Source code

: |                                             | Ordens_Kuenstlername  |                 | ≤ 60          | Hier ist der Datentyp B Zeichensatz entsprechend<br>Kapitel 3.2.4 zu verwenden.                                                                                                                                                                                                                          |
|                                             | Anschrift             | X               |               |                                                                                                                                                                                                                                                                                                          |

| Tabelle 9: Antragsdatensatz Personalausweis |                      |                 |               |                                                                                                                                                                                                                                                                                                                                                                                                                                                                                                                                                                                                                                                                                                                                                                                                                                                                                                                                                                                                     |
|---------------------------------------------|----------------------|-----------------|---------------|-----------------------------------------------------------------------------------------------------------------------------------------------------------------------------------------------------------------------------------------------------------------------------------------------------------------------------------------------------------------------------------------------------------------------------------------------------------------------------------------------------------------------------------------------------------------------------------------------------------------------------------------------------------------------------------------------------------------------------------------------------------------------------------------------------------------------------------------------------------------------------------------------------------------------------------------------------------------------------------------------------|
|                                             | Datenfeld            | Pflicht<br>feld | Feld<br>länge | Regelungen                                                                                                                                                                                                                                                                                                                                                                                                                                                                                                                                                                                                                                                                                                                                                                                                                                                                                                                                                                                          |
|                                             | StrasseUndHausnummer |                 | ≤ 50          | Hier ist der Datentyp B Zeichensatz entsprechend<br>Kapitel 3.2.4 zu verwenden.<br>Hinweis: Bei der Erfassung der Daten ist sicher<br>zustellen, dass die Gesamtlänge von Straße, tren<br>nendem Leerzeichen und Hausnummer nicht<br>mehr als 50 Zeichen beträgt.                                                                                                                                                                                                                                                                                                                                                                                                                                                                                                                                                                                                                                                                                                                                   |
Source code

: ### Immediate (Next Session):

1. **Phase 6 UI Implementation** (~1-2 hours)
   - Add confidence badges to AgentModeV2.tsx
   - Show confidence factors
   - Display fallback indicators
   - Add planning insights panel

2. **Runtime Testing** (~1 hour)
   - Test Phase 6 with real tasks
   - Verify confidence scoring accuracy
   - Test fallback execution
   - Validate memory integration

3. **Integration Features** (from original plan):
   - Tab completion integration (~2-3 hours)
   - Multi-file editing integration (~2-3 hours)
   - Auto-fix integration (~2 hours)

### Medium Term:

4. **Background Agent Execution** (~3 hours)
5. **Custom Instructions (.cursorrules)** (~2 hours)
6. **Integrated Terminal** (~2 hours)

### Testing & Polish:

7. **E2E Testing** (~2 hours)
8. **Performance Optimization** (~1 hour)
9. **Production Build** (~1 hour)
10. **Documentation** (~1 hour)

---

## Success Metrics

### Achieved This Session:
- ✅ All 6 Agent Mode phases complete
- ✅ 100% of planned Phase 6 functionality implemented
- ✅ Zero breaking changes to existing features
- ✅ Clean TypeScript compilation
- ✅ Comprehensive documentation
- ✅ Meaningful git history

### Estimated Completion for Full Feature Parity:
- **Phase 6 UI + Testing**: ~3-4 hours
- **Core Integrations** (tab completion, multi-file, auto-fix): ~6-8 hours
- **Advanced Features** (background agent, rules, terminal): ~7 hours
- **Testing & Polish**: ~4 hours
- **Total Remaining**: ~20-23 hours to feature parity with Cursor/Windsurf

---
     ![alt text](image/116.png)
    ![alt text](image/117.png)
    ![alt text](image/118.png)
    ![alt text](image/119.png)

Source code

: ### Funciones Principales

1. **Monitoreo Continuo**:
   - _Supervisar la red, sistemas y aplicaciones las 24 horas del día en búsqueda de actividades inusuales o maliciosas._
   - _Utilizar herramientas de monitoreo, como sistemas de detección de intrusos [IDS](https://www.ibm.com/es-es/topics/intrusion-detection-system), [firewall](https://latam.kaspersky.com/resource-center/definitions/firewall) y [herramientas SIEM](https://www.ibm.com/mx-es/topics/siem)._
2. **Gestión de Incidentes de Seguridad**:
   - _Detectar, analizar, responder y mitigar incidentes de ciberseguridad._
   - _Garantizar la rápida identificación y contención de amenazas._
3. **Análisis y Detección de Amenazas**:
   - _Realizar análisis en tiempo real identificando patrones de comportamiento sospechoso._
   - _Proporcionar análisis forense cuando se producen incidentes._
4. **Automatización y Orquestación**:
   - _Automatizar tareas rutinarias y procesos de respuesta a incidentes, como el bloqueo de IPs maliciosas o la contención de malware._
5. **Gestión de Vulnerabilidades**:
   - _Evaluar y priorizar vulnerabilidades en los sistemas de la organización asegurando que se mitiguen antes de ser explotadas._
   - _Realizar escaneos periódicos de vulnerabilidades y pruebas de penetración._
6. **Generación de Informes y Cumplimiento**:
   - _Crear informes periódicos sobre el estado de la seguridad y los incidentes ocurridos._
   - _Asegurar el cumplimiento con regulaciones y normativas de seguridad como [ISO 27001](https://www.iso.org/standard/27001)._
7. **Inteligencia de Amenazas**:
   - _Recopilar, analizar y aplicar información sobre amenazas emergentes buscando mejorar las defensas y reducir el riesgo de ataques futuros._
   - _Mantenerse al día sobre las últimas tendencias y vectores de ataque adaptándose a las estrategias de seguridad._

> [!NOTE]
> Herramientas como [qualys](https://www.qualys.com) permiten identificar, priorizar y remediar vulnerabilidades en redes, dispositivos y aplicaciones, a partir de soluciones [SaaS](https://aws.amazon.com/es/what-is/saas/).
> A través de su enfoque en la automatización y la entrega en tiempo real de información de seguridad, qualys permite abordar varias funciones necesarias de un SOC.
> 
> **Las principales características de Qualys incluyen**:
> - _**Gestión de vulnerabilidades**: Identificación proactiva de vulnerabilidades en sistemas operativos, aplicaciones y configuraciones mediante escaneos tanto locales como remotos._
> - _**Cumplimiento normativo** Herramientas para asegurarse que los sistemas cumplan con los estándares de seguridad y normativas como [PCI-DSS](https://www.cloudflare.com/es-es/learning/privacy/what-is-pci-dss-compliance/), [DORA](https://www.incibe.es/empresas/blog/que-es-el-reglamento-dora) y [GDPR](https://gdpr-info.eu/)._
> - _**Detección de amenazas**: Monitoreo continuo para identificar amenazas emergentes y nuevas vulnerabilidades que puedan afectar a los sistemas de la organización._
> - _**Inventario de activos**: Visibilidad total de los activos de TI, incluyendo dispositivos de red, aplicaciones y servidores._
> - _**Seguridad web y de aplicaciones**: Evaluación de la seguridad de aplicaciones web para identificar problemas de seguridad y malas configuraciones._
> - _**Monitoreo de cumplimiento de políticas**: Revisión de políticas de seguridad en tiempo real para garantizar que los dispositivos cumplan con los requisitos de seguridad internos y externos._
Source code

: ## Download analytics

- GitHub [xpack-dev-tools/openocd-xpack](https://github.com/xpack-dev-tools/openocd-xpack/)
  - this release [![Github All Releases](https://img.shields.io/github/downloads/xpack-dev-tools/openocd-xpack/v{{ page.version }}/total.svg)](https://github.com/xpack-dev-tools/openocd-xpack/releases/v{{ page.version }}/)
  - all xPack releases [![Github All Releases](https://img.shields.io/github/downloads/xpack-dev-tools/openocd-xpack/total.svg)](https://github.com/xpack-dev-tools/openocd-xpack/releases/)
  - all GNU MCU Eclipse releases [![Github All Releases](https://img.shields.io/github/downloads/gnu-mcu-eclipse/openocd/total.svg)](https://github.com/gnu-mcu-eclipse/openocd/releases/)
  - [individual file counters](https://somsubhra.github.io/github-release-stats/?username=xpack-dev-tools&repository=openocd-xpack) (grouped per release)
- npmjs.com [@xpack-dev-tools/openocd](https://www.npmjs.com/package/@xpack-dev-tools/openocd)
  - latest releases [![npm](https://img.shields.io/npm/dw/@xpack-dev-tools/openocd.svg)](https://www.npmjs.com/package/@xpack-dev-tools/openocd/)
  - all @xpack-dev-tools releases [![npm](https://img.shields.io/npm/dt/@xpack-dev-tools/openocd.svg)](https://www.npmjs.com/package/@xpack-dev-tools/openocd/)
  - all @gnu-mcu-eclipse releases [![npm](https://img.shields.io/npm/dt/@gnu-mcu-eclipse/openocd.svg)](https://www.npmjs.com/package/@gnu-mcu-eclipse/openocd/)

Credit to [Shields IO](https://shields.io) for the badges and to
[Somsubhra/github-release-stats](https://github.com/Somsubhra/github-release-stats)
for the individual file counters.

Task directions: The answer should consist of all lines from the records above that hold the word "eclipse".

Written response:
  - all GNU MCU Eclipse releases [![Github All Releases](https://img.shields.io/github/downloads/gnu-mcu-eclipse/openocd/total.svg)](https://github.com/gnu-mcu-eclipse/openocd/releases/)
  - all @gnu-mcu-eclipse releases [![npm](https://img.shields.io/npm/dt/@gnu-mcu-eclipse/openocd.svg)](https://www.npmjs.com/package/@gnu-mcu-eclipse/openocd/)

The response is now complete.